A small plane apparently piloted by a crazed man with an ax to grind against the IRS crashed his aircraft into an office building in Austin, Texas Thursday -- but not before writing an online rant against the agency and setting his own house on fire.
It started around 9 a.m. when police say Joe Stack set his house on fire. A neighbor rescued Stack's wife and their 12-year-old daughter. About 40 minutes later, Stack's plane slammed into the seven-story Echelon Building that houses a large IRS office.
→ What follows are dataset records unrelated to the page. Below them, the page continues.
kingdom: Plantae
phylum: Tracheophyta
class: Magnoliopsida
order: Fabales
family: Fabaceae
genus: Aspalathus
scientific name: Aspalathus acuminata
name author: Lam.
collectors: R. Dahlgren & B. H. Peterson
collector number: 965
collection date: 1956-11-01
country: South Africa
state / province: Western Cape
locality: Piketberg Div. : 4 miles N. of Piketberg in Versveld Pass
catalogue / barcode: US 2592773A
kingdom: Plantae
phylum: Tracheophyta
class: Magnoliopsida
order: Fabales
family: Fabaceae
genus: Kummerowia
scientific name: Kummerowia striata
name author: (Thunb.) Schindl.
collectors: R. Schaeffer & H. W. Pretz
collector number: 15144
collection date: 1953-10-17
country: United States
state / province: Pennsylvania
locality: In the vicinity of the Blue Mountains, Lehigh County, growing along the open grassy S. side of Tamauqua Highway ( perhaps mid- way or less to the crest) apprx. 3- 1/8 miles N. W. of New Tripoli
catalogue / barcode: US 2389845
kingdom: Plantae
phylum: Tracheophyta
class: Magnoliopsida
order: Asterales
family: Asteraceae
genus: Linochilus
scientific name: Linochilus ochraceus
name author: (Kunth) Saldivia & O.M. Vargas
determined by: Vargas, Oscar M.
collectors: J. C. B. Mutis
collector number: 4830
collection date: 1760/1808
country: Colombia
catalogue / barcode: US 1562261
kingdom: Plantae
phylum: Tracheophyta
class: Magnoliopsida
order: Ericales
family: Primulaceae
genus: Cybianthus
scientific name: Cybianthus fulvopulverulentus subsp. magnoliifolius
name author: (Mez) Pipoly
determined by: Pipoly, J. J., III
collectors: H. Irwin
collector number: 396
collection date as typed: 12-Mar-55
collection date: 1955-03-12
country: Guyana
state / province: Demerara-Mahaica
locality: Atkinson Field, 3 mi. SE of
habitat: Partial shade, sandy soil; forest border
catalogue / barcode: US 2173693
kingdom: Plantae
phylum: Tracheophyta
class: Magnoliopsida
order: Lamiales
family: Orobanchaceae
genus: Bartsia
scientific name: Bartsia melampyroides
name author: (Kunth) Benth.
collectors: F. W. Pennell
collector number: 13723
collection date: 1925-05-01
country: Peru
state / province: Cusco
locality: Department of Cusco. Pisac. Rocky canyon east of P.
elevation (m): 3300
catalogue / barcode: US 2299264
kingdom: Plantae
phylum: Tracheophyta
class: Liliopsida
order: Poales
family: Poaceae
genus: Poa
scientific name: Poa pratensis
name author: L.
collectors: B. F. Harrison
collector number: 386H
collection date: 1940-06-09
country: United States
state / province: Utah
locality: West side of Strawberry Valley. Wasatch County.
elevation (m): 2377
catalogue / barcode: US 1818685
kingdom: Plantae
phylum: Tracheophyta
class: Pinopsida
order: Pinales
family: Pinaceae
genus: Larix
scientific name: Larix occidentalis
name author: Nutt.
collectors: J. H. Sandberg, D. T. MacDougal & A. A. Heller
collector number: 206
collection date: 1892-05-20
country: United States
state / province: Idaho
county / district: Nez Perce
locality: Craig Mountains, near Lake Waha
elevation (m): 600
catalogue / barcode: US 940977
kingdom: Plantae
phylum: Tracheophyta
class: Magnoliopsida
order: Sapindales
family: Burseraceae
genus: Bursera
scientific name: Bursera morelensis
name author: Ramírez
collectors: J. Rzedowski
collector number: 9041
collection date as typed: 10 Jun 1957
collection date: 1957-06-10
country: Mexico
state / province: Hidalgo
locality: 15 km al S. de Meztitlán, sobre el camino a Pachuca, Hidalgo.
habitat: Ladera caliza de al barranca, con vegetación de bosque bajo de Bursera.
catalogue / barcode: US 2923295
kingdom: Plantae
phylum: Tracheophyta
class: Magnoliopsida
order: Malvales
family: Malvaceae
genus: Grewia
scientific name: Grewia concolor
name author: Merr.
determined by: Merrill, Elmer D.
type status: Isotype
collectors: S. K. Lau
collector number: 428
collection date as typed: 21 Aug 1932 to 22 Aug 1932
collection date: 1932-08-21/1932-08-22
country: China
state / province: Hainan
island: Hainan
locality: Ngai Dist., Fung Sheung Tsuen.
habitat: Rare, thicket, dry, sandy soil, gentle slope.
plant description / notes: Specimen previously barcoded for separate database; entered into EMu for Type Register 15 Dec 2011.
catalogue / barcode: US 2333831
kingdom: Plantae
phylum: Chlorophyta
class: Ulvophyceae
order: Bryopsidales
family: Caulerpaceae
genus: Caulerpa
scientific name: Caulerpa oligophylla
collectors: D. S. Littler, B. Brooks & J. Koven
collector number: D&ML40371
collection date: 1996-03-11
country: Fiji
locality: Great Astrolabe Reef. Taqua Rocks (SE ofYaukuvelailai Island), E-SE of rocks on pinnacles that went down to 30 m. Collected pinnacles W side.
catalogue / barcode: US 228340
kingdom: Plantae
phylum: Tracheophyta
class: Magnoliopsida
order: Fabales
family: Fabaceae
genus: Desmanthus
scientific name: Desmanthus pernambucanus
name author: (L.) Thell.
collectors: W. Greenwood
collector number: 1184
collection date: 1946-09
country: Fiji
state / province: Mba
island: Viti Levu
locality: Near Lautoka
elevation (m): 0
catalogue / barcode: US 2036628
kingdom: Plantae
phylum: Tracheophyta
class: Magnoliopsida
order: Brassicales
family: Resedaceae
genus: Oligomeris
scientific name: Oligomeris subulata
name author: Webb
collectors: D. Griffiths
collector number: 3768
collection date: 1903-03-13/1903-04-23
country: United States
“It felt like a bomb blew off,” said Peggy Walker, an IRS revenue officer who was sitting at her desk in the building when the plane crashed. “The ceiling caved in and windows blew in. We got up and ran.”
Witnesses at an adjacent mall told KXAN-TV that the plane crash was clearly intentional. They say it came in low, nearly hitting power lines and was roaring at full throttle on impact. "It was flying low and fast and I did a double take," said one witness. "I thought it was a play remote control plane. Then I saw the smoke."
The impact set off a huge 50-foot fireball and broke most of the windows of the glass-facade building. Remarkably, just two people in the building were injured. The fate of the pilot is not known.
On his Web site Wednesday, Stack wrote:
"I know I'm hardly the first one to decide I have had all I can stand. Violence not only is the answer, it is the only answer."
Stack ended the six-page letter with the message:
“I am finally ready to stop this insanity. Well, Mr. Big Brother IRS man, let’s try something different; take my pound of flesh and sleep well."
Despite a frightening reminder of 9/11, the Department of Homeland Security said there is no evidence that this was a terrorist attack.